The auto giant Toyota has agreed to a $16.4 million fine for hiding safety flaws in pedals sold in over two million vehicles. The fine is the most allowed by law and would be the largest ever paid by an automaker. It could have totaled over $13 billion if not for the $16.4 million dollar cap. The Transportation Department says it’s considering imposing a second maximum fine over another set of defects related to the pedals.
A widow of one of the twenty-nine people killed in the West Virginia mining disaster earlier this month has filed a wrongful death suit against the mine’s owner, Massey Energy. The suit from Marlene Griffith accuses Massey of aggravated conduct in its handling of working conditions and safety violations at the mine. The Upper Big Branch explosion was the worst mining disaster in forty years. Massey Energy has been cited for thousands of safety violations in recent years, with fifty-seven citations just last month.

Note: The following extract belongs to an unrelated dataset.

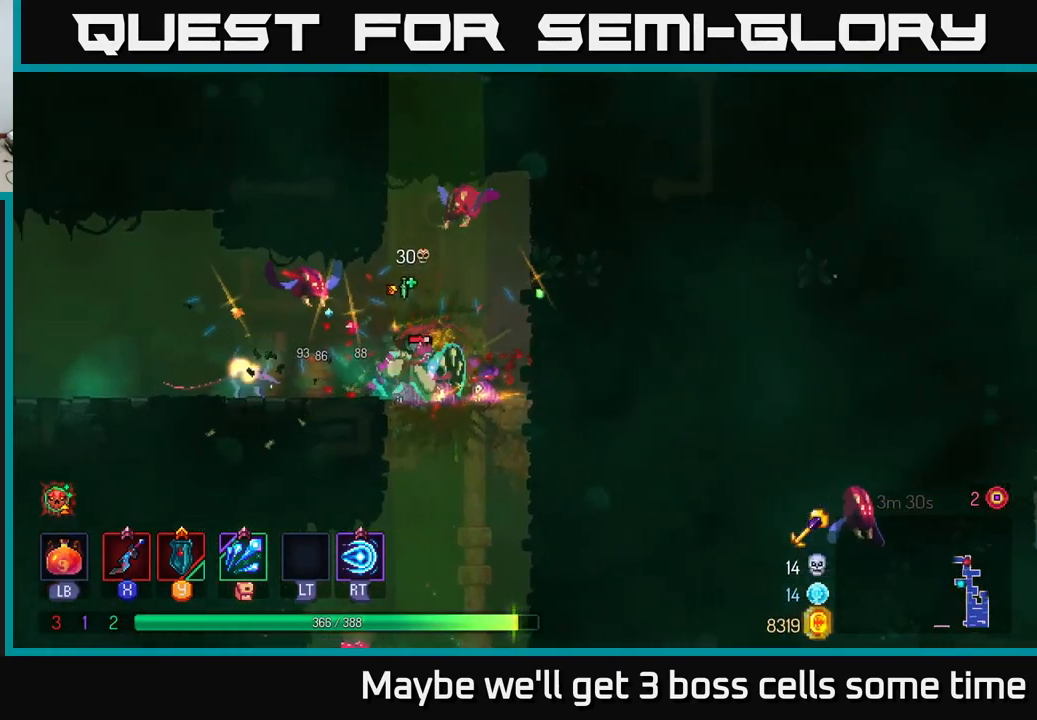
{"buttons": ["X"], "left_stick": "right", "right_stick": "center", "events": [[83, "R2", "down"], [200, "R2", "up"], [233, "left_stick", "right"], [483, "X", "down"]]}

A group of journalists, attorneys and human rights activists are challenging revisions to US surveillance laws that they say are hampering their ability to do their work. On Friday, members of the group told a federal appeals court they’ve been forced to forgo communicating by phone or email out of fear of government surveillance. The revised 2008 surveillance law dropped a requirement that the government identify the subjects of its surveillance. Joanne Mariner of Human Rights Watch says she’s made three recent trips to meet former CIA prisoners in Jordan to avoid speaking to them by phone.
In other domestic spy news, the Washington Post is reporting the National Security Agency has stopped collecting certain forms of data after objections from the federal court overseeing domestic surveillance. The Foreign Intelligence Surveillance Court had raised concerns over the how the NSA collects records, but not the content, of different forms of communication.
And federal prosecutors have filed weapons charges against five former top officials at the private military firm Blackwater. The five were charged Friday for their alleged roles in illegally stockpiling automatic weapons at Blackwater’s North Carolina headquarters. The defendants include former Blackwater president Gary Jackson and former Blackwater counsel Andrew Howell.